Lexi Walls is a graduate student in Biochemistry. She utilizes microscopes to visualize the infection machinery of viruses at the nanoscopic level. These viral snapshots will improve our understanding of how viruses function and how best to inhibit their infection.
Do you know anyone who has been infected with smallpox? What about someone who has been paralyzed from polio? The ‘yes’ answer to these questions has recently become rare with the global eradication of small pox and the near elimination of polio, with only 22 cases in 20171. These two viral diseases and many others have been significantly reduced in the human population due to the large public health success of vaccines. Vaccines are training wheels for our immune system, allowing our bodies to practice so we can be prepared when true infection occurs. Much like the first viral encounter without a vaccine primer will result in infection, hopping onto a bicycle without ever practicing the balance and coordination required will result in many falls, scraped knees, and bruised elbows.

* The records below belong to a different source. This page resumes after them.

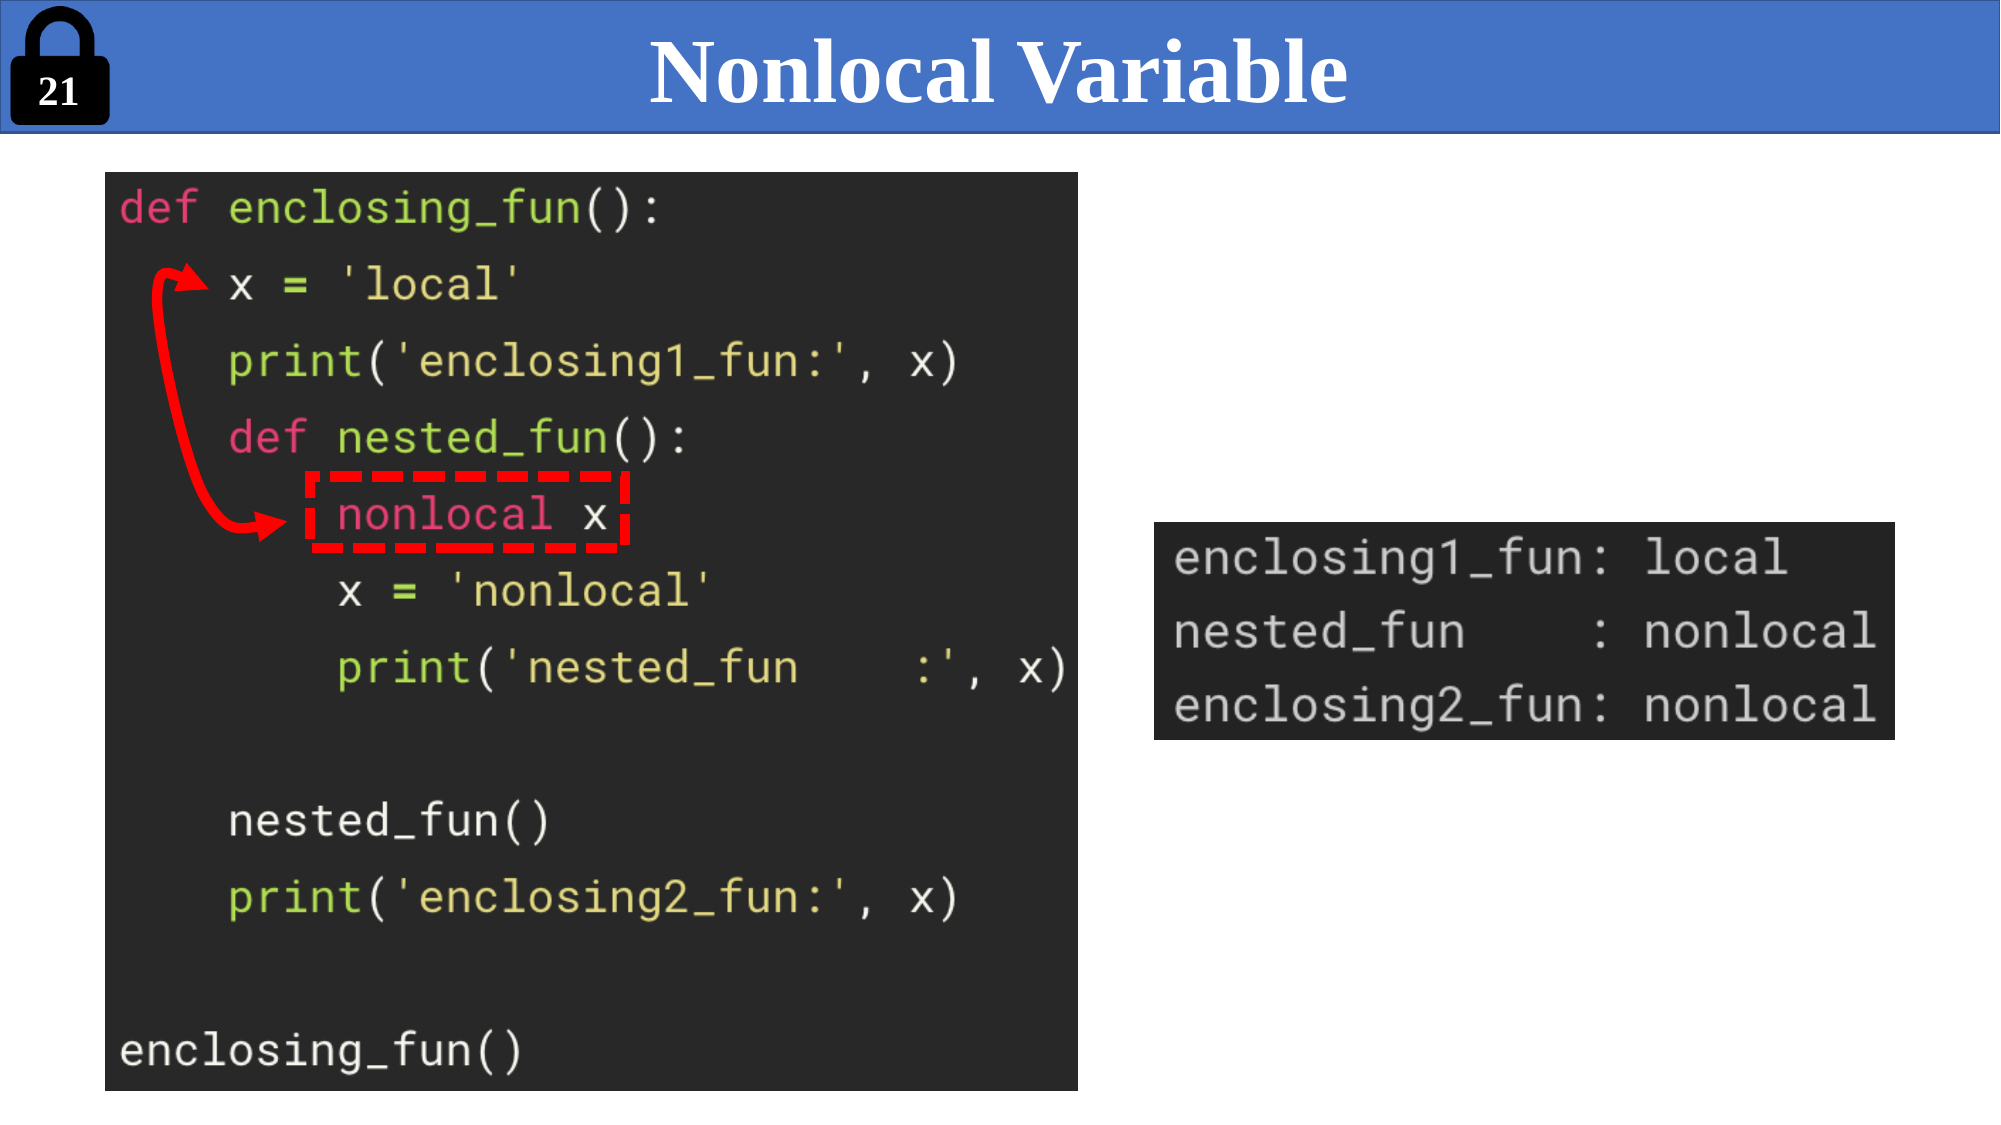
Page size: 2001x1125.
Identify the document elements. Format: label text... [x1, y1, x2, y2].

picture [0, 6, 119, 125]
picture [105, 172, 1078, 1091]
picture [1154, 522, 1895, 740]
text_box Nonlocal Variable [0, 0, 2000, 134]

The first vaccine was demonstrated over 200 years ago2 and has paved the way for more than 60 FDA approved vaccines today 3,4. One question that remains is why the current methods for vaccination do not work for all viruses? This shows that significant research towards viruses, vaccines, and immune responses is still required. There are many examples of the challenges of vaccination (the recent and retracted Dengue vaccination campaign in the Philippines is a fascinating look at how complex Dengue virus is and why vaccination is such a challenge5,6), but I will focus on a virus that nearly everyone has had the ‘pleasure’ of interacting with: influenza. Influenza is one of the more characterized viruses in recent history; however, there is still no universal vaccine. One driving force behind this is the ability for influenza to revamp itself each year. Imagine that you practiced riding a bicycle with training wheels, but then were presented with a unicycle. This lack of preparation ultimately leads to failure, and is what happens to the immune system when it has not been properly prepared for each variety of influenza virus. From the viral perspective, this ability to disguise itself is imperative for successful infection and spread; however, from the vaccine perspective, this is a sizable challenge requiring annual prediction of the influenza disguise and yearly production of updated vaccines.

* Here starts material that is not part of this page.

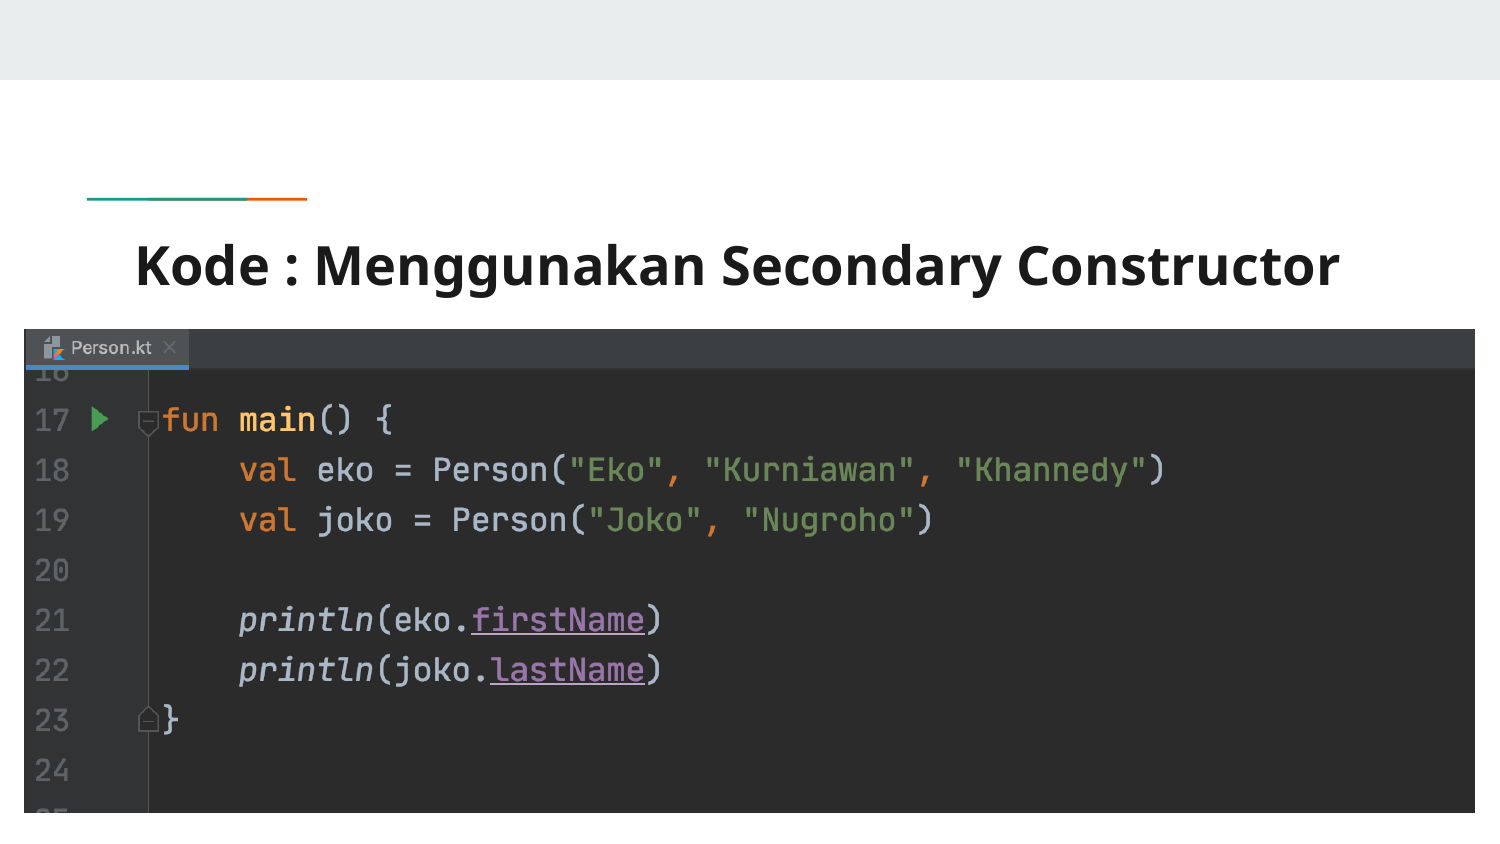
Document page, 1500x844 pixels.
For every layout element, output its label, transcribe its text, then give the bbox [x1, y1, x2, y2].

picture [24, 328, 1476, 813]
title Kode : Menggunakan Secondary Constructor [119, 216, 1381, 305]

The current yearly influenza vaccine targets two external appendages of the virus that can exist in many different combinations and forms. The current vaccines are efficacious, but only when properly predicted and successfully produced to mimic how those appendages appear to the immune system during a true infection. To circumvent the near infinite combinations of influenza vaccines and immune system training regiments, new vaccination platforms are being explored for influenza and other difficult and currently untreatable and uncontrolled viruses. One such example for influenza is Vaccitech’s MVA-NP+M1 vaccine that is currently in clinical trials.7 The goal of this vaccine is twofold and takes a fresh approach on influenza vaccines. First, the vaccine targets two different pieces of the influenza virus that are less able to disguise themselves compared to the current influenza vaccine targets. This would therefore allow more stable protection against the influenza virus from year to year. Second, the vaccine also includes an immune system booster to stimulate a stronger and more potent response than previous vaccine efforts, giving broader and longer lasting immune defenses. This is just one example of innovation in vaccine design that could start a revolution in influenza vaccine efforts, but also other difficult and currently untreatable viral diseases.

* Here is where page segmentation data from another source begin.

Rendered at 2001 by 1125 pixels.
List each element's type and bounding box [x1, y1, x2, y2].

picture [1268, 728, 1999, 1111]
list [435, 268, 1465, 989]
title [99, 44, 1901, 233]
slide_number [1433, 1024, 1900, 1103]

Vaccines have been a significant and successful public health effort to reduce mortality and sickness across the world in modern times. While these have been successful, unfortunately not all viral diseases have vaccine strategies available. Currently, with motivation to better understand both the immune system and viral infection, new vaccine discovery efforts are underway for a variety of viruses, including influenza.
2 Riedel, S. Edward Jenner and the history of smallpox and vaccination. Proc (Bayl Univ Med Cent). 2005.